+ Start a Discussion

get content of .docx attachment


I am trying get the content of the attachment using APEX.
For this I have used -
    string myEncodedString = EncodingUtil.base64Encode(mailAttachment.Body);
        system.debug('myEncodedString +++++++ ' + myEncodedString);
        string attBody = EncodingUtil.base64Decode(myEncodedString).toString();

With this I am able get data for csv and .txt(UTF-8 enconded) file but I am not abl read the contents of .docx, .xlsx, .pdf etc
The error I get is 'BLOB is not a valid UTF-8 string'.
After a bit of research I found that, though formats like .docx are encoded in UTF-8 but they are archieved formats (similar to zip).

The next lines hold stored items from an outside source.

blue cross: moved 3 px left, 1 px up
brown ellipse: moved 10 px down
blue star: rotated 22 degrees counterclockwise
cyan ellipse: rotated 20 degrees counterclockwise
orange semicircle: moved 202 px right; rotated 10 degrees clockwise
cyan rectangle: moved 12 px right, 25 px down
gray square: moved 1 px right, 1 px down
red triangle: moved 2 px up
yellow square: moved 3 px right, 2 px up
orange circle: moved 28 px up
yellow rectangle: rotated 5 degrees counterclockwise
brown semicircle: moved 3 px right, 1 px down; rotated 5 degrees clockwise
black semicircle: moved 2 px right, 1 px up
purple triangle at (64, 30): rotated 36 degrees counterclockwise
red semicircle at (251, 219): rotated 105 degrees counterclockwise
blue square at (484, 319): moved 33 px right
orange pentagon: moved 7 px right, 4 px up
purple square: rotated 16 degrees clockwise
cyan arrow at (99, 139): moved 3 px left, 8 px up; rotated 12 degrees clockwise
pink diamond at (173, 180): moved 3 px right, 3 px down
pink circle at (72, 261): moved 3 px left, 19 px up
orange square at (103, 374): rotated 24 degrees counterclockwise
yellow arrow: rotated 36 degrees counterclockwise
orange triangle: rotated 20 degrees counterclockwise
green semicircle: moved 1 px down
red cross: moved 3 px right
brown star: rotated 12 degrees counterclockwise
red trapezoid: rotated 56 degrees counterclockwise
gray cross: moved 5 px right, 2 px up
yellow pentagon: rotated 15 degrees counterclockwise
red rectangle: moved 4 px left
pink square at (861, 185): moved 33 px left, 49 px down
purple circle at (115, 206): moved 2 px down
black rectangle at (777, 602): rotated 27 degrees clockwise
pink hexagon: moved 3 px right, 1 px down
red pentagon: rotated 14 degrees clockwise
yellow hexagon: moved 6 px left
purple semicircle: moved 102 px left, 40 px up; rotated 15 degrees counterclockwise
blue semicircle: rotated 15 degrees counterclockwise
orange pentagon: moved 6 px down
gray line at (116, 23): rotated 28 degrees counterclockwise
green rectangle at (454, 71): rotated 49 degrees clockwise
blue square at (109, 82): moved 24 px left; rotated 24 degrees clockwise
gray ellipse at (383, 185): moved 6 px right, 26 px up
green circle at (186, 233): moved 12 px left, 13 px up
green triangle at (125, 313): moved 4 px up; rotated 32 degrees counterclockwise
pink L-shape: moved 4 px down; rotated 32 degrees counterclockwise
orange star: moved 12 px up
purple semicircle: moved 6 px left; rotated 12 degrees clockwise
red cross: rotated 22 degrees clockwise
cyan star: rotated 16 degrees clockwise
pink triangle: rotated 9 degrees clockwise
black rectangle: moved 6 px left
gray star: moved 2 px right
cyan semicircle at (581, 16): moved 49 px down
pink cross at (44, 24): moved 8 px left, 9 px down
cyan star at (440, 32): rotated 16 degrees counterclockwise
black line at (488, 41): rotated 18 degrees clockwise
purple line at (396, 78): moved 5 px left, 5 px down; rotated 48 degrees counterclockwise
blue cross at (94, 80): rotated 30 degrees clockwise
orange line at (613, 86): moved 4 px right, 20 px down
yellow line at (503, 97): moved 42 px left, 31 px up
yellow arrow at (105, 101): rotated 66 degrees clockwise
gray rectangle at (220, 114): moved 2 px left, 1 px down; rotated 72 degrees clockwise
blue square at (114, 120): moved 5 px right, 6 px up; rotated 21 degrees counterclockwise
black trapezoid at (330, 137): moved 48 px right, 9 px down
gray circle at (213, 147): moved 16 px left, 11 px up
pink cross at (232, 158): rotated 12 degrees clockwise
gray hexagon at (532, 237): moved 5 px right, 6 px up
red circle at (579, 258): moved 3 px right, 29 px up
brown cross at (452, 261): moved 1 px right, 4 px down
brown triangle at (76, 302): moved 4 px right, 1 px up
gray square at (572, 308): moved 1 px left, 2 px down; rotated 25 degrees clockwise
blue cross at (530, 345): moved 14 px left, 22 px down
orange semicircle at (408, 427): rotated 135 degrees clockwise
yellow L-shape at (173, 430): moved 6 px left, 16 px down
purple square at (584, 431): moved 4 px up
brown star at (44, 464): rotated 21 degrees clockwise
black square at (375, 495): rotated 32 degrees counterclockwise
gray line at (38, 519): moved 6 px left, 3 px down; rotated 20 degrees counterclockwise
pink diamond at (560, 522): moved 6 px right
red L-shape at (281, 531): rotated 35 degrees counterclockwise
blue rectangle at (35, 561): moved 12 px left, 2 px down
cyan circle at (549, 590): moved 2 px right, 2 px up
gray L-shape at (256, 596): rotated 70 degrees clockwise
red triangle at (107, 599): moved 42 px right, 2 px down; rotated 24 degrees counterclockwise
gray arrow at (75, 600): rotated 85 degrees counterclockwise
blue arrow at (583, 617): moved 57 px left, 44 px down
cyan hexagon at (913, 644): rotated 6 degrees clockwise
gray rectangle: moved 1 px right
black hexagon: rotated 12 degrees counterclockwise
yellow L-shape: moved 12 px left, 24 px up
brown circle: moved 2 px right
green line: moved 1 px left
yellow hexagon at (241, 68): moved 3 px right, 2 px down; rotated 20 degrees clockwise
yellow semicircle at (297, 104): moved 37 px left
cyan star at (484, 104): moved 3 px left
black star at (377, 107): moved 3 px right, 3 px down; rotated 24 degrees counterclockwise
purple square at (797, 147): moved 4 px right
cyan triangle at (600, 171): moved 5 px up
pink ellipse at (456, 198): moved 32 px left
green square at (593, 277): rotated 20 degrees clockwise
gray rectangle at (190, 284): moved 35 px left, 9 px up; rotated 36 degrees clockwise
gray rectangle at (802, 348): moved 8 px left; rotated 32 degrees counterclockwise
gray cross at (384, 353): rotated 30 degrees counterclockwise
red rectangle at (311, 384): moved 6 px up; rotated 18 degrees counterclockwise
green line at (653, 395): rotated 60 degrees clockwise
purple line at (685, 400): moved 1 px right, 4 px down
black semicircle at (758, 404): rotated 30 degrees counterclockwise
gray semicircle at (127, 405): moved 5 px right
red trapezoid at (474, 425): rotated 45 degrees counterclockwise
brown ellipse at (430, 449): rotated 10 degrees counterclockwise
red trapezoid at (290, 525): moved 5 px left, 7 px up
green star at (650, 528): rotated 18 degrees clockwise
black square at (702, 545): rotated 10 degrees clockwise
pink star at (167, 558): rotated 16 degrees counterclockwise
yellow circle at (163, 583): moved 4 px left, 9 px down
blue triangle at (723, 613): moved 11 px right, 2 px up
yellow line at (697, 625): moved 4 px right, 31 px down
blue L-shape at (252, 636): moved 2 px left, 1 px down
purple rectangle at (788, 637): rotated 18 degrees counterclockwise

So can anybody help me to get the content of these formats.

Help would be appriciated.

You may be able to convert the blob to hex [1] and then do something with that hex blob.  The problem will then be extracting the zip to get to the xml contents inside of the file.  I do not know of a way to do this in Apex, and I would not recommend even trying since you will be severly limited by the CPU governor.

[1] https://developer.salesforce.com/forums/?id=906F0000000AYFTIA4 
Thanks pcon.
I had already tried this solution, but I am getting only special characters in it (similar to Firoz Khan in the link pprovided by you).